You will not permit your disciple to see destruction

You will teach me the way of life...

pleasantness is forever at Your right [side]."

 

Similarly in Proverbs, [15:24]: "[adopt] a way of life above to avoid She'ol below."  And more explicitly: "through the way of charity is life and a charted path [leads to] immortality"  [ibid., 12:28].

 

     These explanations shed light on the final verses of the Torah.  The Torah ends with almost the same words as found in the beginning:  "see I have placed before you life and goodness and death and evil" [Deuteronomy 30:16].  The two trees appear before us once again.  The preceding verses seem to refer to a search for the elixir of life: "it is not in the heavens...nor is it across the sea" [ibid. 12,13].  Particularly interesting is the phrase "it is not in the heavens."  The Torah did actually come down from the heavens, from the mountain of God, which Moses ascended, and that Torah holds within it the key to immortality.

 

     In the Garden of Eden there was no choice between good and evil.  Evil was originally unknown to man.  This is the obvious meaning of Adam and Eve's partaking of the Tree of Knowledge and its aftermath.  After eating from the tree Man became aware of evil.  Thus arose a problem which had never before existed, the need to choose between good and evil.  As one of the great leaders of the Mussar movement, the "Saba" of Novardok, said, one might say that in the Garden of Eden man was faced with the choice of having a choice.  With the banishment from the Garden of Eden, good and evil became intertwined; it was as though the fruit of the tree suddenly  mixed together, and Man must now choose his fruit with care.  Indeed,   the fruit of the Tree of Life became intermixed as well.
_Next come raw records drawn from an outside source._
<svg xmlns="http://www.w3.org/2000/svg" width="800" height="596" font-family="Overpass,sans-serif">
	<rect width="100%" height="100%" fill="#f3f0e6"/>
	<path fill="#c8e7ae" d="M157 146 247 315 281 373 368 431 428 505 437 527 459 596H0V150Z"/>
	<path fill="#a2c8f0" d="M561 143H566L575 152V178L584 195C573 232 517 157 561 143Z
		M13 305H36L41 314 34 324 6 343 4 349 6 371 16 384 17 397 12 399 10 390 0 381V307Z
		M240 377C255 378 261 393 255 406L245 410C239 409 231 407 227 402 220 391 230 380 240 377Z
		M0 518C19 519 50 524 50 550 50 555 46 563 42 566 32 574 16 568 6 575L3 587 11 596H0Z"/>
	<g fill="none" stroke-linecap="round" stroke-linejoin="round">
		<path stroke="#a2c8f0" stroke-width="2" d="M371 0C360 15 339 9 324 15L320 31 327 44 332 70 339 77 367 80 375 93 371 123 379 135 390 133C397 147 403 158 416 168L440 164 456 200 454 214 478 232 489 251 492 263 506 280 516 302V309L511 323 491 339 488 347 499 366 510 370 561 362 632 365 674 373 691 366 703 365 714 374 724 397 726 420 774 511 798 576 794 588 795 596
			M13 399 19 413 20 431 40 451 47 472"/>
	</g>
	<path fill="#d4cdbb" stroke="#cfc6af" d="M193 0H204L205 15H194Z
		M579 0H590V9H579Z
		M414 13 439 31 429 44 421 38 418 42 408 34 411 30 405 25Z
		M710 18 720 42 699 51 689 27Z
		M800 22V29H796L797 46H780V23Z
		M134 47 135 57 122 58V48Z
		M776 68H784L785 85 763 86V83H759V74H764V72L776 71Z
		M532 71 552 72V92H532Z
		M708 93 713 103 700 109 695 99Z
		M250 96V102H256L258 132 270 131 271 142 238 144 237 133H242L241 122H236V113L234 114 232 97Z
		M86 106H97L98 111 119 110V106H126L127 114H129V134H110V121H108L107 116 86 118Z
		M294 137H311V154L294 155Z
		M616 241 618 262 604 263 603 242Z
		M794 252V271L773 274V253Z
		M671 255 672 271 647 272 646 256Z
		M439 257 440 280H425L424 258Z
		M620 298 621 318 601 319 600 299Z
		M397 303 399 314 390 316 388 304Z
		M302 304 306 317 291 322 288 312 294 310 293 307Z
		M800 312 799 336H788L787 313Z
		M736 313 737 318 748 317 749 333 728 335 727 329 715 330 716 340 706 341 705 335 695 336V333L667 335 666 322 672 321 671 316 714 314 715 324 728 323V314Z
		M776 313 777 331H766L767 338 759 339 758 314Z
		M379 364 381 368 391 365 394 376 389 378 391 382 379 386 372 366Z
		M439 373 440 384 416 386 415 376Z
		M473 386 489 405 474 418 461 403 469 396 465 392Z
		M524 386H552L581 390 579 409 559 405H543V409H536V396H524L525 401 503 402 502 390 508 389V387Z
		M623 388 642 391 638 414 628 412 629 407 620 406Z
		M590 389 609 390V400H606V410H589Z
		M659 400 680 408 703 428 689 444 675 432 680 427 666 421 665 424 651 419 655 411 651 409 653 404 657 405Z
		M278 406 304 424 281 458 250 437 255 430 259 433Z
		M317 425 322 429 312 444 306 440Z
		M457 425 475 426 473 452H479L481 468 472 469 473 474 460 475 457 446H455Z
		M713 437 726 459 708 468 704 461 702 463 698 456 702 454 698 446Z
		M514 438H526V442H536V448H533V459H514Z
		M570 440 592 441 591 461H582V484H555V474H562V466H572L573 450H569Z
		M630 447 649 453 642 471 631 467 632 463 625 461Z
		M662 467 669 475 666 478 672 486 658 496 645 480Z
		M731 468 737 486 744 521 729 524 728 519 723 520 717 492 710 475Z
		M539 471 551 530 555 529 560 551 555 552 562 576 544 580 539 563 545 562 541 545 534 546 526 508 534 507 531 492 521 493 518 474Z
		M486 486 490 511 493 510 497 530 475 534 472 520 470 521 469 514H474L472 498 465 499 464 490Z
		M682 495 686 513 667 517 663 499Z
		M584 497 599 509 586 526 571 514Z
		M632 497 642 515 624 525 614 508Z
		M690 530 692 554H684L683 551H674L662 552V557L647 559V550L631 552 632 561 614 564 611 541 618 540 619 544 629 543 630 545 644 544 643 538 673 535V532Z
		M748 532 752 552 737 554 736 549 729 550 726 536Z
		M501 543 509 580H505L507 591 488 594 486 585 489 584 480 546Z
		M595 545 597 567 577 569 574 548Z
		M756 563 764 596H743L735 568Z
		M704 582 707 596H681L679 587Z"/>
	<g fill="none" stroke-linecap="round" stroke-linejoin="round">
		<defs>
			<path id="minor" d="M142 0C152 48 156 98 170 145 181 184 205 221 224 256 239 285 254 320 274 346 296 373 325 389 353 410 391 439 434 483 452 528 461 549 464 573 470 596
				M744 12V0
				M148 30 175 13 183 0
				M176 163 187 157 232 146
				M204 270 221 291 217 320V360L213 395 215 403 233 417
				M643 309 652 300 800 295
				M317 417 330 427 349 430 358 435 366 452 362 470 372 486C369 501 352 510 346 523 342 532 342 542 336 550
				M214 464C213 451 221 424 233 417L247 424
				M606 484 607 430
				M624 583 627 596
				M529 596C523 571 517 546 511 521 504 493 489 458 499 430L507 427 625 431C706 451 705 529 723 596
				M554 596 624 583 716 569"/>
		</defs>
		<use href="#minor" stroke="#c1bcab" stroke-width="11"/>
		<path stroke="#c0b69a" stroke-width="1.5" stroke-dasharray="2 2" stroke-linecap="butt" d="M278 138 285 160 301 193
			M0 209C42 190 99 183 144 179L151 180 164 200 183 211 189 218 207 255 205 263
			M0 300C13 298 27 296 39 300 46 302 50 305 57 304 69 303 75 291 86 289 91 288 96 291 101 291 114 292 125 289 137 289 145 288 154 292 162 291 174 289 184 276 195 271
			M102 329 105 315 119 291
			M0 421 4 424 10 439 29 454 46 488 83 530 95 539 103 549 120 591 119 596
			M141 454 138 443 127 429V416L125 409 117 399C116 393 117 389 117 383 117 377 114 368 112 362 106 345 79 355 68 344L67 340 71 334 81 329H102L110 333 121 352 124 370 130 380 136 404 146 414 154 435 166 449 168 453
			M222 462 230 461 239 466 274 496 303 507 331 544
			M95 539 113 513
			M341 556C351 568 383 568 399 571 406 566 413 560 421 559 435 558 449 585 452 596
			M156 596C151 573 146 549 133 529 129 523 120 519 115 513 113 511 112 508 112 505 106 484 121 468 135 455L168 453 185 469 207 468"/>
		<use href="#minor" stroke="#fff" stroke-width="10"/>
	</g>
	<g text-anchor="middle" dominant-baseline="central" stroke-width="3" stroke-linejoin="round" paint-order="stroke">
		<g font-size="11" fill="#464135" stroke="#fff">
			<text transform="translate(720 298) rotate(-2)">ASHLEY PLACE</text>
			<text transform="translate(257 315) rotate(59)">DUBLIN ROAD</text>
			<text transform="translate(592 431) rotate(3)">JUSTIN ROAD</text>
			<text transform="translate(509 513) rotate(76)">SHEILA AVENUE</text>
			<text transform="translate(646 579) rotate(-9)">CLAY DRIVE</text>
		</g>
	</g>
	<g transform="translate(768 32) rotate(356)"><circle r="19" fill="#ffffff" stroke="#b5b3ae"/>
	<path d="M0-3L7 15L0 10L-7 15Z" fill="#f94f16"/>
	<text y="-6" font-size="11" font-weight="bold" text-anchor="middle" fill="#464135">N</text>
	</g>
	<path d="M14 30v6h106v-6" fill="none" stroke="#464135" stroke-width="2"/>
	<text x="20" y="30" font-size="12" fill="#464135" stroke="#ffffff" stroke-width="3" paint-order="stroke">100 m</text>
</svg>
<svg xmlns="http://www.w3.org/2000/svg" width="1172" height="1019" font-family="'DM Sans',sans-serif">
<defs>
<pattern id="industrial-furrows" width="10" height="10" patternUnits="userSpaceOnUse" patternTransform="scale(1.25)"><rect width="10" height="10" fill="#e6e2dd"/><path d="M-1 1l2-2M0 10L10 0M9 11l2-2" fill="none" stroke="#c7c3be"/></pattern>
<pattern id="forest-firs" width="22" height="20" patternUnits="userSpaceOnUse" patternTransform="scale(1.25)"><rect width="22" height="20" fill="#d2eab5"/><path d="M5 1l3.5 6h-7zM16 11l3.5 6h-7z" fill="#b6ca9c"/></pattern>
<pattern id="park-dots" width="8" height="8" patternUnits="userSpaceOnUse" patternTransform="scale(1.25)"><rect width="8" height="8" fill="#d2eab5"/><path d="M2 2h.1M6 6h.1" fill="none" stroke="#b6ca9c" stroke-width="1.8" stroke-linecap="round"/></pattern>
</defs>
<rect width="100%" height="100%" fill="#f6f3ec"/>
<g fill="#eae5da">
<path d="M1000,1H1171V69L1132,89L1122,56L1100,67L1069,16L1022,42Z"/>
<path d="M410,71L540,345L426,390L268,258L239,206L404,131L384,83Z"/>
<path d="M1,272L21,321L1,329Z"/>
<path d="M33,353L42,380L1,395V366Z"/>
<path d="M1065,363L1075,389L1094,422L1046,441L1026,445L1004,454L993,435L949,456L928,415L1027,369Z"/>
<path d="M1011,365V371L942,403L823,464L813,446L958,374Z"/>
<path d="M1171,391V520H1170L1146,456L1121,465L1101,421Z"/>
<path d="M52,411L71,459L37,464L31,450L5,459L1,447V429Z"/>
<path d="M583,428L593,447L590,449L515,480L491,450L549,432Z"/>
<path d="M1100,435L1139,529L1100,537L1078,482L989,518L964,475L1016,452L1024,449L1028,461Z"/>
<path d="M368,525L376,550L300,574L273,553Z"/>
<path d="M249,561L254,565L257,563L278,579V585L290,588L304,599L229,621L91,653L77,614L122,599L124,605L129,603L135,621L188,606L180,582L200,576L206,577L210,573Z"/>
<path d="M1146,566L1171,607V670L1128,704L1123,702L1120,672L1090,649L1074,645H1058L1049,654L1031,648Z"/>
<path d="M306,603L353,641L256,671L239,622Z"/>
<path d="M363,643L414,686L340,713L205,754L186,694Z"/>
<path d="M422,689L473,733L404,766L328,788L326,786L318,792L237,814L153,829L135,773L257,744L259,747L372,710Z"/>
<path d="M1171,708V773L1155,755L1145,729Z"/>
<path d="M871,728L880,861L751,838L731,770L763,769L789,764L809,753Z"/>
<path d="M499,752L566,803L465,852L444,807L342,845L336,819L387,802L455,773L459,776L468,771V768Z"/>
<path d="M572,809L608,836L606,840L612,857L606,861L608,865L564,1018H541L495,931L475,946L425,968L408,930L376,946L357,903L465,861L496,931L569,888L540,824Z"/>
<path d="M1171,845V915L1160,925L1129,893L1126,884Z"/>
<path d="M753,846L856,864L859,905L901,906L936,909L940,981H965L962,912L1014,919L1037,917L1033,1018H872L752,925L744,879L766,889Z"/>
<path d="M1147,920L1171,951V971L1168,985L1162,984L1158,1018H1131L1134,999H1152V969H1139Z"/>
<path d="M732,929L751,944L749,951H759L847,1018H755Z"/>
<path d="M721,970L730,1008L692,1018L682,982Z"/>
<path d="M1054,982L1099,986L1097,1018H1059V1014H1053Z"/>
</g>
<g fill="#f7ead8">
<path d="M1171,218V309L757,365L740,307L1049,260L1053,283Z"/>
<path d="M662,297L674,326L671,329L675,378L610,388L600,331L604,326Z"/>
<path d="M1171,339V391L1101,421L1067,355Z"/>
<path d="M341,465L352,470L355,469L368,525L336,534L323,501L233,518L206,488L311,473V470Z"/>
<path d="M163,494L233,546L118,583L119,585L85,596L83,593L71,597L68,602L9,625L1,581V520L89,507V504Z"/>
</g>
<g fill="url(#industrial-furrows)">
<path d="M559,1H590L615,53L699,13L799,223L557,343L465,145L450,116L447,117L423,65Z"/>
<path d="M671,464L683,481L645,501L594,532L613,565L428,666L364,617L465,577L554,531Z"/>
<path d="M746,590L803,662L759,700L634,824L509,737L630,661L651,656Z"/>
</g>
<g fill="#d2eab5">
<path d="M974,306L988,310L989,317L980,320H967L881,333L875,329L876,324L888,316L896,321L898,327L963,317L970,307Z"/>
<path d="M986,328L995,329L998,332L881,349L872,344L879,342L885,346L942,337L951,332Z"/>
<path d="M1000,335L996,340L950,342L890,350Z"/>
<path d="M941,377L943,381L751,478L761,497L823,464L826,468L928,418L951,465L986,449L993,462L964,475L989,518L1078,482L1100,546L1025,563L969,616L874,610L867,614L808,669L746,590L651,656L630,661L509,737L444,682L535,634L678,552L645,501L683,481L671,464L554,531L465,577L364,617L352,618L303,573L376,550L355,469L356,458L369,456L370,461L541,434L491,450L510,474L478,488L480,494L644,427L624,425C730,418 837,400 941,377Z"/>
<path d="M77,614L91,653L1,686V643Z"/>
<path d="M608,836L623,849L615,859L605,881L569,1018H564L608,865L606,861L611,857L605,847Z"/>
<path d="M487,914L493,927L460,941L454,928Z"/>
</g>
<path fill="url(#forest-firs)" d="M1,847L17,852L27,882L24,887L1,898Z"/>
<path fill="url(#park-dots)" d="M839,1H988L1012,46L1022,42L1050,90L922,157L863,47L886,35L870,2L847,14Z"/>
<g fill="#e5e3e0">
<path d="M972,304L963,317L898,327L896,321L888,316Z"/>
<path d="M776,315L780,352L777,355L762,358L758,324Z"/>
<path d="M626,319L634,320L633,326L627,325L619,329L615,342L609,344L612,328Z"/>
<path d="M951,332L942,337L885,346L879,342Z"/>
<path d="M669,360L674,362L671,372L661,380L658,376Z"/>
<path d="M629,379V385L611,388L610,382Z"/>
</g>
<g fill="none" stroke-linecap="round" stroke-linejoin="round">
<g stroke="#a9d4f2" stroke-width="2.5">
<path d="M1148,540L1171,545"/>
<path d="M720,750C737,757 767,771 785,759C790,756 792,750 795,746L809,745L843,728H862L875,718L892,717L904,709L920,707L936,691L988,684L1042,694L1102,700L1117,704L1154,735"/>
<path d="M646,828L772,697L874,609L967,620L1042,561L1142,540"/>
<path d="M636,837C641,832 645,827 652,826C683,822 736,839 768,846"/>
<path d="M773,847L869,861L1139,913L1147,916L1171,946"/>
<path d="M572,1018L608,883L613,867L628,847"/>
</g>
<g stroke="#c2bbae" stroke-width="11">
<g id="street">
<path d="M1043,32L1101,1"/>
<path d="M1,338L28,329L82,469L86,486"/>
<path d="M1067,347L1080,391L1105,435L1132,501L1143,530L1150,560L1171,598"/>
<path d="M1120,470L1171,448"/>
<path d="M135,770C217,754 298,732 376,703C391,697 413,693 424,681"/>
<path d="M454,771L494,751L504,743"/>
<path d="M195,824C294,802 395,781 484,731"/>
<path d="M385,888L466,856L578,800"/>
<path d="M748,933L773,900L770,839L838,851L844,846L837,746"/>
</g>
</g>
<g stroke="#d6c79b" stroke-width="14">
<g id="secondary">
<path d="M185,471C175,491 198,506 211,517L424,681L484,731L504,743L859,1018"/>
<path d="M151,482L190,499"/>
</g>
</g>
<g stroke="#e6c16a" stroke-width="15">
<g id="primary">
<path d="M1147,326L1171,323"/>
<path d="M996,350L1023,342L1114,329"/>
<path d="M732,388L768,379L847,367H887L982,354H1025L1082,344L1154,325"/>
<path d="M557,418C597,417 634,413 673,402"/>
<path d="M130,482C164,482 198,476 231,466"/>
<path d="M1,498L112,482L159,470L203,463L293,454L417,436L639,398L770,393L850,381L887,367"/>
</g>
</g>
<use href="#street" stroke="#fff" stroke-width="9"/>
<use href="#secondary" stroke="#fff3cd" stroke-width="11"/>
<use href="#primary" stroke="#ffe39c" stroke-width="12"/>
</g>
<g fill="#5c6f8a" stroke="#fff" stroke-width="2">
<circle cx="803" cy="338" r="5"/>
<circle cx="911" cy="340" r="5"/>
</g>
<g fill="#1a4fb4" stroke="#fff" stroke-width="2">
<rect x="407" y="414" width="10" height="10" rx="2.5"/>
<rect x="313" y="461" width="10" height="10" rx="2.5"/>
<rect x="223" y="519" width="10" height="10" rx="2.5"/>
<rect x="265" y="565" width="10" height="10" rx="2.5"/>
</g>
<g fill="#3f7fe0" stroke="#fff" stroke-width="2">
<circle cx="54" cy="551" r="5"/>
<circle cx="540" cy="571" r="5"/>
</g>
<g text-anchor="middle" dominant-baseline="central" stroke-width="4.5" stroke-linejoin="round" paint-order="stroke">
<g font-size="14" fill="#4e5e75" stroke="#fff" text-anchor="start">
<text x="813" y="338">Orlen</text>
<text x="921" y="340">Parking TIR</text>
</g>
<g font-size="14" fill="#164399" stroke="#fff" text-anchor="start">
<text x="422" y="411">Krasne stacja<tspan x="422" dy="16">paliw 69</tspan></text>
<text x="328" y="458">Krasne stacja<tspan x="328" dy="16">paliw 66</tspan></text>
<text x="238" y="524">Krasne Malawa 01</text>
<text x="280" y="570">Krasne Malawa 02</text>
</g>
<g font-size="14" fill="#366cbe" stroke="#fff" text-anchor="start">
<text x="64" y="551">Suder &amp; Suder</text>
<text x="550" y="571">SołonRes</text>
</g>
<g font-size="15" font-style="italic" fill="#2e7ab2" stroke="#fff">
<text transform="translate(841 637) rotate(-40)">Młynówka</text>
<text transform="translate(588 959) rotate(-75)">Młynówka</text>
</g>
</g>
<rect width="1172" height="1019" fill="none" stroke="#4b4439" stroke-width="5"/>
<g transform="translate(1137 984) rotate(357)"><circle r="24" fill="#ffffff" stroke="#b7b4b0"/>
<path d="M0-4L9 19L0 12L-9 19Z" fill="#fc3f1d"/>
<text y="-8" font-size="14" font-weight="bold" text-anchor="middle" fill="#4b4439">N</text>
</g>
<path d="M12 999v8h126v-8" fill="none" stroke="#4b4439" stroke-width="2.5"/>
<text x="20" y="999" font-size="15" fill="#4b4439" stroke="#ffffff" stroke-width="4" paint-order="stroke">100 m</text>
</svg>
From now on there is no more Tree of Life; there is a tree of Life and Death together: "if [one] merits, it becomes his potion of life, and if [one] does not merit, it becomes his potion of death" [Tractate Megilla 18, Shabbat 88 and elsewhere]. The Torah teaches Man the commandments, the way of life, the way of the Tree of Life.  The Torah is actually the Tree of Life itself, and the symbol of the covenant is the Tablets which are guarded by the Cherubim, who likewise guarded the Tree of Life in the Garden of Eden.  In the Temple we construct a halakhic Garden of Eden.  The commandments, which are connected to holiness, ritual purity and impurity, transform the Temple into the symbol of the Garden of Eden, and thus into the place where the Divine Presence dwells among the Jewish people.  The Temple is the place of life and of holiness, within which there can be no death.